- [Work order]: Output the text lines from all the rows below as a Markdown table with two columns, n for the running number and Line for the text, skipping blank lines. Leave the pictures out.

*** Extracted data

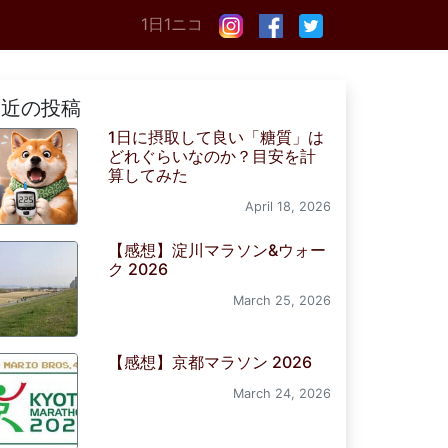
1日1ニコ
最近の投稿
1日に摂取して良い「糖質」は
どれぐらいなのか？目安を計
算してみた
April 18, 2026
【感想】淀川マラソン&ウォー
ク 2026
March 25, 2026
【感想】京都マラソン 2026
March 24, 2026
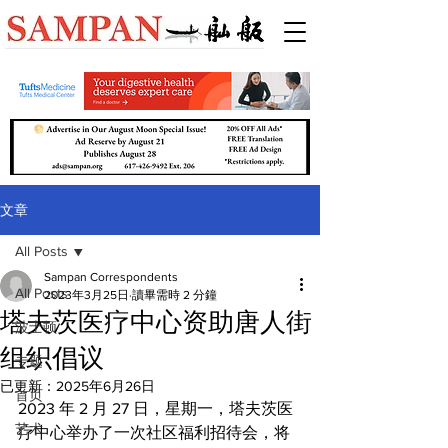
文章
All Posts
Sampan Correspondents
All Posts
2023年3月25日
讀畢需時 2 分鐘
塔夫茨医疗中心资助唐人街
波士顿
组织倡议
专题
已更新：
2025年6月26日
首页
2023 年 2 月 27 日，星期一，塔夫茨医
艺术
疗中心举办了一次社区福利招待会，将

******

- [Task solution]:
| n | Line |
|---|---|
| 1 | 1日1ニコ |
| 2 | 最近の投稿 |
| 3 | 1日に摂取して良い「糖質」は |
| 4 | どれぐらいなのか？目安を計 |
| 5 | 算してみた |
| 6 | April 18, 2026 |
| 7 | 【感想】淀川マラソン&ウォー |
| 8 | ク 2026 |
| 9 | March 25, 2026 |
| 10 | 【感想】京都マラソン 2026 |
| 11 | March 24, 2026 |
| 12 | 文章 |
| 13 | All Posts |
| 14 | Sampan Correspondents |
| 15 | All Posts |
| 16 | 2023年3月25日 |
| 17 | 讀畢需時 2 分鐘 |
| 18 | 塔夫茨医疗中心资助唐人街 |
| 19 | 波士顿 |
| 20 | 组织倡议 |
| 21 | 专题 |
| 22 | 已更新： |
| 23 | 2025年6月26日 |
| 24 | 首页 |
| 25 | 2023 年 2 月 27 日，星期一，塔夫茨医 |
| 26 | 艺术 |
| 27 | 疗中心举办了一次社区福利招待会，将 |